Der von Brian Wilson geschriebene Song "'Til I die" (1971) bringt von allen Liedern der "Beach Boys" die Erlösungsbedürftigkeit des Menschen am stärksten zum Ausdruck. In eindringlichen Metaphern beschreibt er einen Menschen, der sich orientierungslos und der Welt völlig ausgeliefert fühlt. Die Zeile "I'm a leaf on a windy day" erinnert an das Motiv des verwehten Blattes in der Bibel (Jesaja 64,5; Hiob 13,25), während die Frage "How deep is the valley?" Assoziationen an Psalm 23,4 weckt. An der verzweifelten Lage des Menschen ändert sich in Wilsons Song bis zum Tod nichts. Der Song wirkt wie ein Klagepsalm – allerdings ohne Gott.

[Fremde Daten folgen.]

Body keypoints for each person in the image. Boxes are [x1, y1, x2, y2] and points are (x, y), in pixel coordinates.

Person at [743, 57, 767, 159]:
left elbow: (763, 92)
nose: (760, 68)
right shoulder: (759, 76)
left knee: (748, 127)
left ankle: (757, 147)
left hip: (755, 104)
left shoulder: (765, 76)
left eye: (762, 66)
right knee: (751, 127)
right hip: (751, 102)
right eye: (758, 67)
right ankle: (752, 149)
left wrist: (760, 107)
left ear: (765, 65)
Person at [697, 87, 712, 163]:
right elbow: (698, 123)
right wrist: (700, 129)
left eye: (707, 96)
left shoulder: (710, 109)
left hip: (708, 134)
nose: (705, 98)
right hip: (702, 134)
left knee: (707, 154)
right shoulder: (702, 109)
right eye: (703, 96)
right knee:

Ein unveröffentlichter Demo-Titel, den Brian Wilson in den frühen 1980er Jahren aufnahm und der nur auf Bootlegs bekannt wurde, ist "Oh Lord". Der Song wirkt wie ein Gebet nach Liebe ("Give me love"), Licht ("Give me light") und Schutz ("Make me safe from everything").
Was ist ein Wunder? Diese Frage wird in der Popmusik immer wieder gestellt. Brian Wilsons Song "Must be a Miracle" gibt eine konkrete Antwort: Ein Wunder ist ein neugeborenes Kind, eine schöne Frau oder ein Naturereignis wie eine Sternschnuppe oder die "Reise" des Mondes über den Himmel. Im Gegensatz zu vielen anderen Popsongs, die sich mit Wundern beschäftigen, wird in Wilsons Lied Gott ausdrücklich als ihr Urheber genannt: "They don't happen every day, God doesn't make them that way."
Die Zeile "There's never enough time for the ones that you love" aus Brian Wilsons Song "The Last Song" bringt den Konflikt zwischen Liebe und Vergänglichkeit zum Ausdruck. Anders als viele Popsongs, die ewige Liebe versprechen, artikuliert sie das Bewusstsein, dass jede Liebe an eine unüberwindbare Grenze stößt – die des Todes.
Brian Wilsons Song "Make a Wish" entwirft die Vision einer Welt, in der Menschen in Frieden und Gleichheit miteinander leben – einer Welt, in der Liebe den Hass und die Angst ersetzt ("violence disappear, love replaces hate and fear"). Es ist eine Welt ohne Mauern, die trennen, ohne Gesetze, die ausgrenzen, ohne Hunger und Obdachlosigkeit, ohne unheilbare Krankheiten, ohne Abholzung und Umweltverschmutzung. Eine Welt, die frei ist von Rassismus, Bigotterie und Gewalt. Könnte dies nicht als popkulturelle Vision vom Reich Gottes verstanden werden?